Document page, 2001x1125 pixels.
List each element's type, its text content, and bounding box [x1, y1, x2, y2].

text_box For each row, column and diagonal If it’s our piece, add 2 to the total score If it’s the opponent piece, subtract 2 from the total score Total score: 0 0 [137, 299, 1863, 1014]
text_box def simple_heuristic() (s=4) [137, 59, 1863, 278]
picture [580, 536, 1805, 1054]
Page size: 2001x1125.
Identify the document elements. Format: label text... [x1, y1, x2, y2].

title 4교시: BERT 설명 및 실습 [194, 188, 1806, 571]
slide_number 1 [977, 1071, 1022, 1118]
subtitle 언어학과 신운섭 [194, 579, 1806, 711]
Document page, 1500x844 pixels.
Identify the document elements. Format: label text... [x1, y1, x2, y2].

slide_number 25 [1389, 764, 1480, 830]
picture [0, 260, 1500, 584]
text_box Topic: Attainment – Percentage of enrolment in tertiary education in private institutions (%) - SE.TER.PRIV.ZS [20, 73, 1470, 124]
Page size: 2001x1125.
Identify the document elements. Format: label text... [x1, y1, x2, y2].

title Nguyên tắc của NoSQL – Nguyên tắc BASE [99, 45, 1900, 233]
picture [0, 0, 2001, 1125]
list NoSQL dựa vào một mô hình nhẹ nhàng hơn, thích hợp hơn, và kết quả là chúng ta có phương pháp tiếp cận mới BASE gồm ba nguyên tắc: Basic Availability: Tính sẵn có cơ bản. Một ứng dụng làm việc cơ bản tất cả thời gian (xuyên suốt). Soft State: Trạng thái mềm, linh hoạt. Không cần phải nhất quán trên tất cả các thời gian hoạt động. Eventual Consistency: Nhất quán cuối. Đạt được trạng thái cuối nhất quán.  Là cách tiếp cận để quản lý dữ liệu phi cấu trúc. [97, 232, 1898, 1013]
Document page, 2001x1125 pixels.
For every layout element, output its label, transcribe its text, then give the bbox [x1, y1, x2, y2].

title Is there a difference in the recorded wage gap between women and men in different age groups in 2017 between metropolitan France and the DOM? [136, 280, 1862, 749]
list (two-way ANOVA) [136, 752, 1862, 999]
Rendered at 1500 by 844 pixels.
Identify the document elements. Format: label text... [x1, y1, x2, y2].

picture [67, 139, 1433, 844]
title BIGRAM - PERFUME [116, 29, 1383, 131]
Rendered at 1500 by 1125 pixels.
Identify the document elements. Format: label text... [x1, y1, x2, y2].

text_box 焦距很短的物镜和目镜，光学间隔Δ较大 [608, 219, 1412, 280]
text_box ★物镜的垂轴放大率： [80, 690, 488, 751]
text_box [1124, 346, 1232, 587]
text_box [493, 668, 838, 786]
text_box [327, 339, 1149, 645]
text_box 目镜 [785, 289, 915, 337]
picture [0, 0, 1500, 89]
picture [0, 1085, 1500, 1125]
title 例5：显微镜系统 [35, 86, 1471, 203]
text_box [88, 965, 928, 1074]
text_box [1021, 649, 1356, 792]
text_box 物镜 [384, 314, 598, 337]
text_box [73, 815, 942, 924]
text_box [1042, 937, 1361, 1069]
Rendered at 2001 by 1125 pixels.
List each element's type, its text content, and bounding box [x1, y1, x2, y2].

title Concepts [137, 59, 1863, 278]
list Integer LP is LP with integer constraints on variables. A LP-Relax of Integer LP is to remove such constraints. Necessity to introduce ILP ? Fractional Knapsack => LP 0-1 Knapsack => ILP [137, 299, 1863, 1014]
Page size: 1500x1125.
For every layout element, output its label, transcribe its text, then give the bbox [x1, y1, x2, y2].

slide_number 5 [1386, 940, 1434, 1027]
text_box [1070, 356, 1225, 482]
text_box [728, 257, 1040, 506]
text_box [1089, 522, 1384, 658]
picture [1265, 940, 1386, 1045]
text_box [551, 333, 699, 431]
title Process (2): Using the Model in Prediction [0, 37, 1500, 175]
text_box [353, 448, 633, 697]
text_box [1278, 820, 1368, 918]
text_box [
───
Copy the whole listing once more, exactly.

• [OUTPUT FOR THIS EXERCISE]
Document page, 2001x1125 pixels.
List each element's type, its text content, and bounding box [x1, y1, x2, y2].

text_box For each row, column and diagonal If it’s our piece, add 2 to the total score If it’s the opponent piece, subtract 2 from the total score Total score: 0 0 [137, 299, 1863, 1014]
text_box def simple_heuristic() (s=4) [137, 59, 1863, 278]
picture [580, 536, 1805, 1054]
Page size: 2001x1125.
Identify the document elements. Format: label text... [x1, y1, x2, y2].

title 4교시: BERT 설명 및 실습 [194, 188, 1806, 571]
slide_number 1 [977, 1071, 1022, 1118]
subtitle 언어학과 신운섭 [194, 579, 1806, 711]
Document page, 1500x844 pixels.
Identify the document elements. Format: label text... [x1, y1, x2, y2].

slide_number 25 [1389, 764, 1480, 830]
picture [0, 260, 1500, 584]
text_box Topic: Attainment – Percentage of enrolment in tertiary education in private institutions (%) - SE.TER.PRIV.ZS [20, 73, 1470, 124]
Page size: 2001x1125.
Identify the document elements. Format: label text... [x1, y1, x2, y2].

title Nguyên tắc của NoSQL – Nguyên tắc BASE [99, 45, 1900, 233]
picture [0, 0, 2001, 1125]
list NoSQL dựa vào một mô hình nhẹ nhàng hơn, thích hợp hơn, và kết quả là chúng ta có phương pháp tiếp cận mới BASE gồm ba nguyên tắc: Basic Availability: Tính sẵn có cơ bản. Một ứng dụng làm việc cơ bản tất cả thời gian (xuyên suốt). Soft State: Trạng thái mềm, linh hoạt. Không cần phải nhất quán trên tất cả các thời gian hoạt động. Eventual Consistency: Nhất quán cuối. Đạt được trạng thái cuối nhất quán.  Là cách tiếp cận để quản lý dữ liệu phi cấu trúc. [97, 232, 1898, 1013]
Document page, 2001x1125 pixels.
For every layout element, output its label, transcribe its text, then give the bbox [x1, y1, x2, y2].

title Is there a difference in the recorded wage gap between women and men in different age groups in 2017 between metropolitan France and the DOM? [136, 280, 1862, 749]
list (two-way ANOVA) [136, 752, 1862, 999]
Rendered at 1500 by 844 pixels.
Identify the document elements. Format: label text... [x1, y1, x2, y2].

picture [67, 139, 1433, 844]
title BIGRAM - PERFUME [116, 29, 1383, 131]
Rendered at 1500 by 1125 pixels.
Identify the document elements. Format: label text... [x1, y1, x2, y2].

text_box 焦距很短的物镜和目镜，光学间隔Δ较大 [608, 219, 1412, 280]
text_box ★物镜的垂轴放大率： [80, 690, 488, 751]
text_box [1124, 346, 1232, 587]
text_box [493, 668, 838, 786]
text_box [327, 339, 1149, 645]
text_box 目镜 [785, 289, 915, 337]
picture [0, 0, 1500, 89]
picture [0, 1085, 1500, 1125]
title 例5：显微镜系统 [35, 86, 1471, 203]
text_box [88, 965, 928, 1074]
text_box [1021, 649, 1356, 792]
text_box 物镜 [384, 314, 598, 337]
text_box [73, 815, 942, 924]
text_box [1042, 937, 1361, 1069]
Rendered at 2001 by 1125 pixels.
List each element's type, its text content, and bounding box [x1, y1, x2, y2].

title Concepts [137, 59, 1863, 278]
list Integer LP is LP with integer constraints on variables. A LP-Relax of Integer LP is to remove such constraints. Necessity to introduce ILP ? Fractional Knapsack => LP 0-1 Knapsack => ILP [137, 299, 1863, 1014]
Page size: 1500x1125.
For every layout element, output its label, transcribe its text, then give the bbox [x1, y1, x2, y2].

slide_number 5 [1386, 940, 1434, 1027]
text_box [1070, 356, 1225, 482]
text_box [728, 257, 1040, 506]
text_box [1089, 522, 1384, 658]
picture [1265, 940, 1386, 1045]
text_box [551, 333, 699, 431]
title Process (2): Using the Model in Prediction [0, 37, 1500, 175]
text_box [353, 448, 633, 697]
text_box [1278, 820, 1368, 918]
text_box [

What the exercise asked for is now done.